A cette question, notre Doyen donnera la réponse suivante : une religion c’est l’addition d’un ensemble d’éléments : une communauté + un dogme + une transcendance + un rituel + une finalité (l’au-delà). 

Mais selon Mr Belaid, ce qui importe ce n’est pas la religion telle qu’il définit mais la relation de cette dernière avec le droit et le pouvoir. Dans ce sens, en supposant l’existence de liens entre ces trois entités, la religion se transforme en une idéologie de pouvoir.

La religion telle que nous la connaissons aujourd’hui est elle à l’état pure (sans aucune relation avec le pouvoir ou le droit) ou bien s’est elle effectivement transformée en un phénomène politique à partir du moment où elle est entrée en concurrence avec le droit et le pouvoir afin d’asseoir sa notoriété ?

C’est cette question, en d’autres termes, qui fut posée par la professeure Sana Ben Achour lors des débats au cours du colloque.

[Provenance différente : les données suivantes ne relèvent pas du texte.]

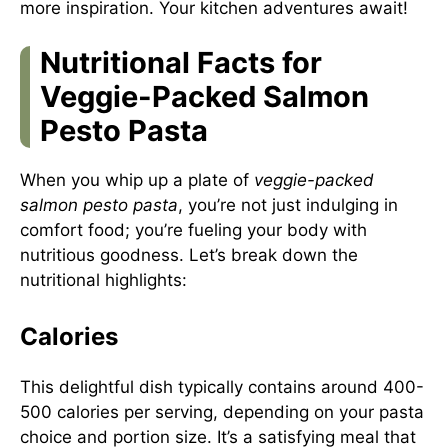
more inspiration. Your kitchen adventures await!
Nutritional Facts for
Veggie-Packed Salmon
Pesto Pasta
When you whip up a plate of
veggie-packed
salmon pesto pasta
, you’re not just indulging in
comfort food; you’re fueling your body with
nutritious goodness. Let’s break down the
nutritional highlights:
Calories
This delightful dish typically contains around 400-
500 calories per serving, depending on your pasta
choice and portion size. It’s a satisfying meal that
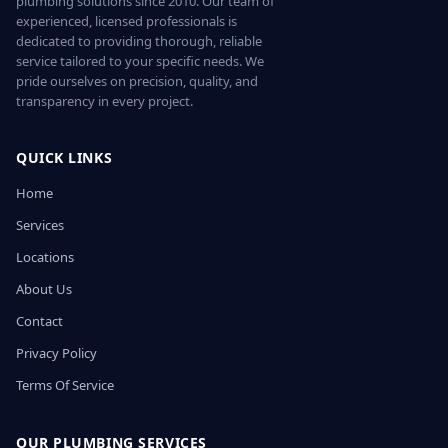
plumbing solutions since 2010. Our team of
experienced, licensed professionals is
dedicated to providing thorough, reliable
service tailored to your specific needs. We
pride ourselves on precision, quality, and
transparency in every project.
QUICK LINKS
Home
Services
Locations
About Us
Contact
Privacy Policy
Terms Of Service
OUR PLUMBING SERVICES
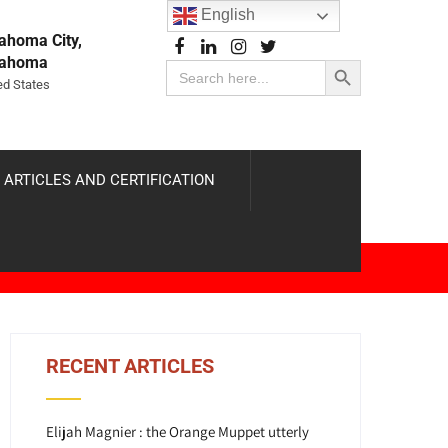
English
ahoma City,
Search Button
lahoma
Search
for:
ed States
 ARTICLES AND CERTIFICATION
RECENT ARTICLES
Elijah Magnier : the Orange Muppet utterly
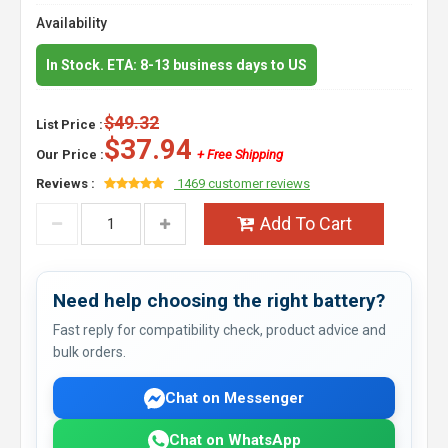
Availability
In Stock. ETA: 8-13 business days to US
$49.32
List Price :
$37.94
Our Price :
+ Free Shipping
Reviews :
1469 customer reviews
Add To Cart
Need help choosing the right battery?
Fast reply for compatibility check, product advice and
bulk orders.
Chat on Messenger
Chat on WhatsApp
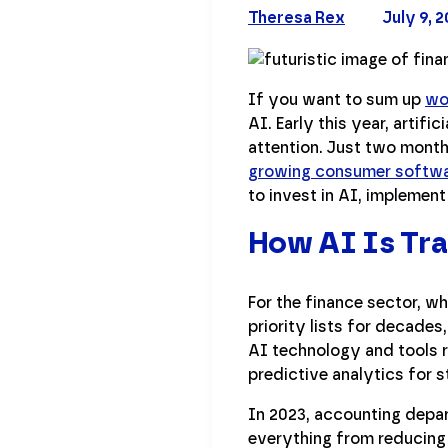
Theresa Rex
July 9, 
If you want to sum up
wo
AI. Early this year, artif
attention. Just two mont
growing consumer softwa
to invest in AI, implement
How AI Is Tra
For the finance sector, w
priority lists for decade
AI technology and tools r
predictive analytics for s
In 2023, accounting depar
everything from reducing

En se limitant à l’exemple de l’islam, Mme Ben Achour avait posé une question sur le moment historique de ce qu’elle a appelé la crispation entre droit, pouvoir et religion : quant est ce que ces trois entités sont elles devenues concurrentes ou même antagoniques ?

Nous trouverons les réponses à toutes ces questions dans la brillante communication du professeur Mohamed Haddad qui nous a présenté -entre autres choses- sous le titre « Pour une critique de la raison juridique dans la pensée islamique » l’évolution du rôle des fouquahas en islam qui se trouverait à l’origine de la création de cette crispation entre religion, pouvoir et droit et qui a fait que l’islam pur a laissé sa place à un islam idéologie de pouvoir.

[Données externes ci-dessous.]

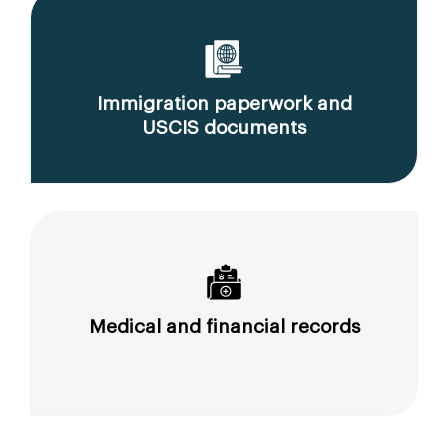
Immigration paperwork and
USCIS documents
Medical and financial records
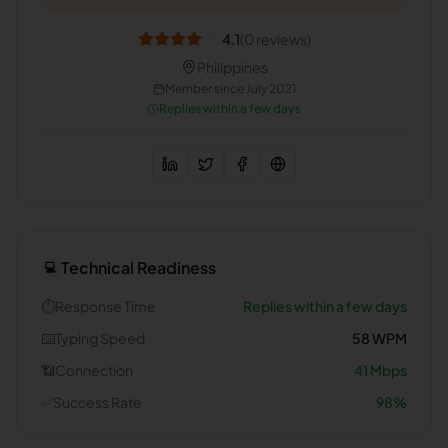
4.1
(
0
reviews)
Philippines
Member since
July 2021
Replies within a few days
Technical Readiness
💻
⏱️
Response Time
Replies within a few days
⌨️
Typing Speed
58
WPM
📶
Connection
41
Mbps
✅
Success Rate
98
%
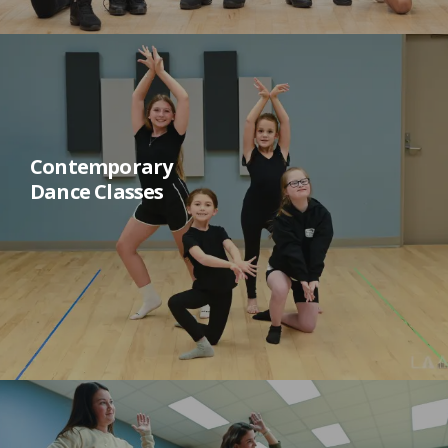
Contemporary
Dance Classes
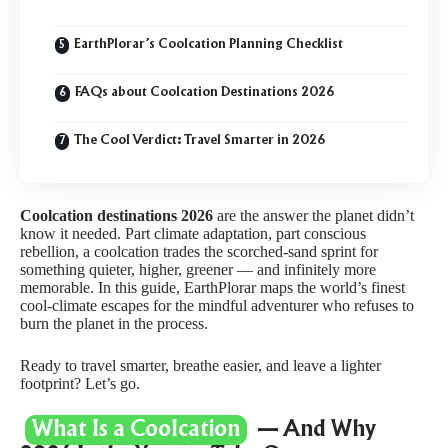
EarthPlorar’s Coolcation Planning Checklist
FAQs about Coolcation Destinations 2026
The Cool Verdict: Travel Smarter in 2026
Coolcation destinations 2026
are the answer the planet didn’t
know it needed. Part climate adaptation, part conscious
rebellion, a coolcation trades the scorched-sand sprint for
something quieter, higher, greener — and infinitely more
memorable. In this guide, EarthPlorar maps the world’s finest
cool-climate escapes for the mindful adventurer who refuses to
burn the planet in the process.
Ready to travel smarter, breathe easier, and leave a lighter
footprint? Let’s go.
What Is a Coolcation
— And Why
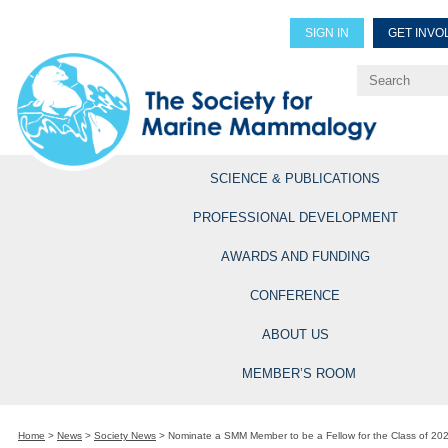
SIGN IN
GET INVO
Renew Members
Explore Professional Opportun
SCIENCE & PUBLICATIONS
PROFESSIONAL DEVELOPMENT
AWARDS AND FUNDING
CONFERENCE
ABOUT US
MEMBER’S ROOM
Home
>
News
>
Society News
>
Nominate a SMM Member to be a Fellow for the Class of 20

Selon Mr Haddad, au départ, le travail du Faqih se limitait à l’explication du texte (coranique) et la grammaire du discours. Mais à partir de la constitution des cités dans l’empire islamique, le pouvoir en place avait besoin de personnes pour juger les problèmes sociaux : ce fut alors la création de l’institution de khada (justice) qui sera très vite laissée aux fouquaha qui n’appliqueront dans leurs jugements que ce qu’ils connaissent par cœur : le texte coranique. Se posera très rapidement alors le problème des questions qui ne trouvent pas de réponses dans le Coran. La solution qui sera proposée s’appelle « le raisonnement par analogie » qui n’admet pas la rupture et qui considère qu’il existe toujours un cas auquel il faut se référer. Or, ce raisonnement qui ne permet pas de distinguer le moderne de l’ancien et qui n’accepte aucune évolution est selon Mr Haddad la cause de la crispation entre religion, pouvoir et droit.

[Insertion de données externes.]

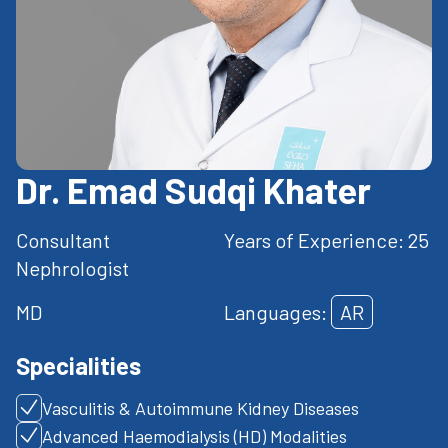
Dr. Emad Sudqi Khater
Consultant
Years of Experience: 25
Nephrologist
MD
Languages:
AR
Specialities
Vasculitis & Autoimmune Kidney Diseases
Advanced Haemodialysis (HD) Modalities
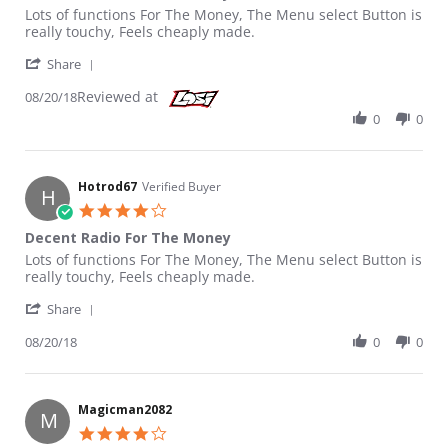
Review by Hotrod67 on 20 Aug 2018
review stating Decent Radio For The Money
Lots of functions For The Money, The Menu select Button is
really touchy, Feels cheaply made.
' Share Review by Hotrod67 on 20 Aug 2018
Share
Reviewed at
08/20/18
0
0
Hotrod67
Verified Buyer
H
4.0 star rating
Decent Radio For The Money
Review by Hotrod67 on 20 Aug 2018
review stating Decent Radio For The Money
Lots of functions For The Money, The Menu select Button is
really touchy, Feels cheaply made.
' Share Review by Hotrod67 on 20 Aug 2018
Share
08/20/18
0
0
Magicman2082
M
4.0 star rating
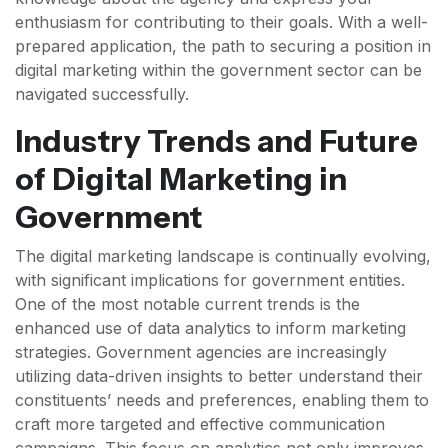
enthusiasm for contributing to their goals. With a well-
prepared application, the path to securing a position in
digital marketing within the government sector can be
navigated successfully.
Industry Trends and Future
of Digital Marketing in
Government
The digital marketing landscape is continually evolving,
with significant implications for government entities.
One of the most notable current trends is the
enhanced use of data analytics to inform marketing
strategies. Government agencies are increasingly
utilizing data-driven insights to better understand their
constituents’ needs and preferences, enabling them to
craft more targeted and effective communication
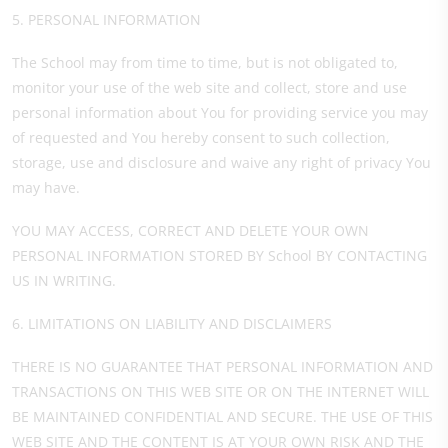
5. PERSONAL INFORMATION
The School may from time to time, but is not obligated to,
monitor your use of the web site and collect, store and use
personal information about You for providing service you may
of requested and You hereby consent to such collection,
storage, use and disclosure and waive any right of privacy You
may have.
YOU MAY ACCESS, CORRECT AND DELETE YOUR OWN
PERSONAL INFORMATION STORED BY School BY CONTACTING
US IN WRITING.
6. LIMITATIONS ON LIABILITY AND DISCLAIMERS
THERE IS NO GUARANTEE THAT PERSONAL INFORMATION AND
TRANSACTIONS ON THIS WEB SITE OR ON THE INTERNET WILL
BE MAINTAINED CONFIDENTIAL AND SECURE. THE USE OF THIS
WEB SITE AND THE CONTENT IS AT YOUR OWN RISK AND THE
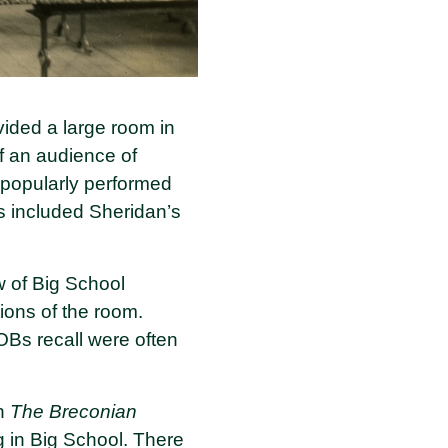
ided a large room in
f an audience of
 popularly performed
ns included Sheridan’s
w of Big School
ons of the room.
OBs recall were often
in
The Breconian
g in Big School. There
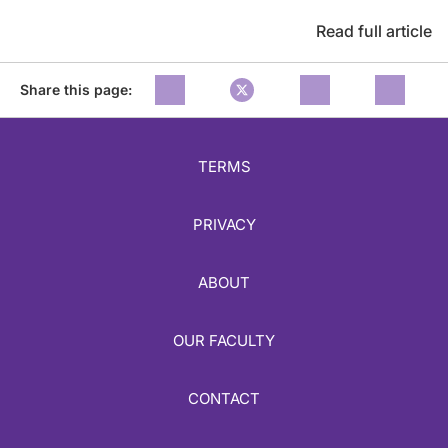
Read full article
Share this page:
TERMS
PRIVACY
ABOUT
OUR FACULTY
CONTACT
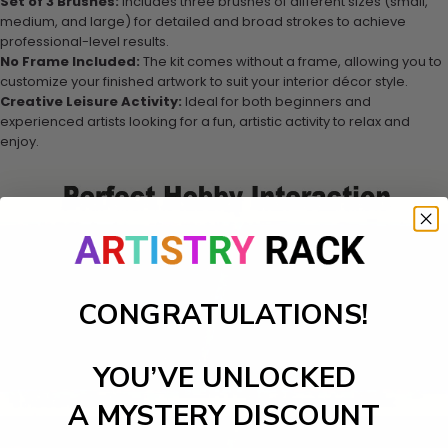
Set of 3 Brushes:
Includes three brushes of different sizes (small,
medium, and large) for detailed and broad strokes to achieve
professional-level results.
No Frame Included:
The kit comes without a frame, allowing you to
customize your finished artwork to suit your interior décor style.
Creative Leisure Activity:
Ideal for both beginners and
experienced artists looking for a fun, artistic activity to relax and
enjoy.
CONGRATULATIONS!
YOU’VE UNLOCKED
A MYSTERY DISCOUNT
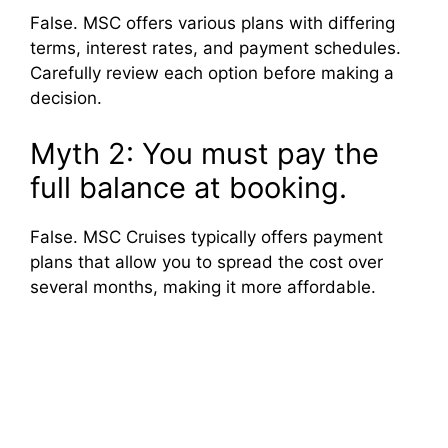
False. MSC offers various plans with differing
terms, interest rates, and payment schedules.
Carefully review each option before making a
decision.
Myth 2: You must pay the
full balance at booking.
False. MSC Cruises typically offers payment
plans that allow you to spread the cost over
several months, making it more affordable.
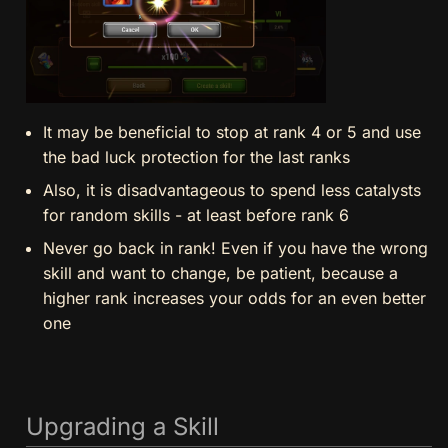
It may be beneficial to stop at rank 4 or 5 and use
the bad luck protection for the last ranks
Also, it is disadvantageous to spend less catalysts
for random skills - at least before rank 6
Never go back in rank! Even if you have the wrong
skill and want to change, be patient, because a
higher rank increases your odds for an even better
one
Upgrading a Skill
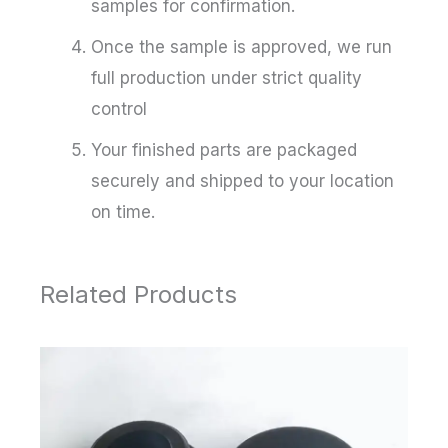
samples for confirmation.
Once the sample is approved, we run
full production under strict quality
control
Your finished parts are packaged
securely and shipped to your location
on time.
Related Products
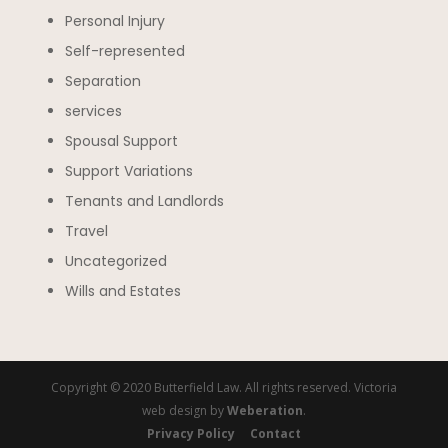
Personal Injury
Self-represented
Separation
services
Spousal Support
Support Variations
Tenants and Landlords
Travel
Uncategorized
Wills and Estates
Copyright © 2020 Butterfield Law. All rights reserved. Victoria
web design by
Weberation
.
Privacy Policy
Contact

Cette crispation sera développé au fur et à mesure du développement et de l’extension du religieux et ce jusqu’à nos jours où les fouquahas continuent à vouloir voir la religion s’appliquer à tous les aspects de la vie du croyant. Un but qu’ils poursuivent depuis les mosquées où ils prêchent hebdomadairement devant des millions de croyants jusqu’aux chaînes de télévisions religieuses inspirées des évangélistes.

Que faut-il faire alors ?

Deux solutions sont proposées ; l’une par le professeur Haddad et l’autre par le professeur Hamadi Redissi. Pour ce qui est de Mr Haddad, il demande aux juristes de réagir face aux imams de toute part et ce en travaillant sur la vulgarisation des termes juridiques et en se réappropriant le Droit confisqué par ces cheikhs (Une entreprise qui s’avère difficile selon les dires même du professeur car si un juriste fait une conférence pour quelques dizaines d’intéressés, des milliers d’imams font des milliers de prêches hebdomadaire pour des millions de croyants…).

La deuxième solution est un peu plus radicale et elle est proposée par le professeur Hamadi Redissi qui ne trouve d’issue que dans la sécularisation de la société, considérant que « la sécularisation est une décontamination de ce qui a été contaminé par le sacré ».